> [Tasks and exercises]
1. In the Intel Skylake passage, which branding is being introduced for Skylake-Y, or Core M?
2. From the Intel Skylake passage, extract the text between "One element we" and "or increase performance.", inclusive.

> [Source passage]
——————————
What to Expect

With Intel going for a full YUHS launch today, looking up and down the stack there are a number of interesting things to consider at each segment.  Starting with Skylake-Y, or Core M, the new branding to m7/m5/m3 will hopefully make it easier for users to ascertain the performance of their processor, but it also allows Intel to inject vPro into various SKUs, such as the upcoming update to Intel’s Compute Stick.

In the mini-PC space, through various sources in the industry, we are told that it is the vPro moniker for these devices (such as the NUC and Compute Stick) that generate the higher proportion of sales. At this point, the vPro versions of Core M are not due out until later in Q4/even Q1, but I assume we should see something at the Consumer Electronics Show during the first week of January.

One element we haven’t touched upon is how Intel will implement different TDP aspects to both its Skylake-Y and Skylake-U lines. With Haswell and Broadwell, most processors had a cTDP Up and a cTDP Down mode that allowed the device OEM to take a processor and move it slightly outside its normal TDP window, perhaps to take advantage of a chassis design they already had and either increase battery life or increase performance.
——————————
[Dataset entries]

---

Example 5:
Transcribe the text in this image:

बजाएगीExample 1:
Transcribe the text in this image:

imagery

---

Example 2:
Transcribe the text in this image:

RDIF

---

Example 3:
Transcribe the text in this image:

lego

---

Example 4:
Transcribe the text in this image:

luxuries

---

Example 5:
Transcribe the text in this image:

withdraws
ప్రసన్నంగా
——————————
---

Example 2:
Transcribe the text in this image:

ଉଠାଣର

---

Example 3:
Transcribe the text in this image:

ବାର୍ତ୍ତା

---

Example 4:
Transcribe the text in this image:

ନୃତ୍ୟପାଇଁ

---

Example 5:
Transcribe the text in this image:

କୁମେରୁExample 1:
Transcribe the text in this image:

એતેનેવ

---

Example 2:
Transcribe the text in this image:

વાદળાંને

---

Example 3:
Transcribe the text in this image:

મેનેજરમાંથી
——————————
> [Complete answers]
1. m7/m5/m3

2.
One element we haven’t touched upon is how Intel will implement different TDP aspects to both its Skylake-Y and Skylake-U lines. With Haswell and Broadwell, most processors had a cTDP Up and a cTDP Down mode that allowed the device OEM to take a processor and move it slightly outside its normal TDP window, perhaps to take advantage of a chassis design they already had and either increase battery life or increase performance.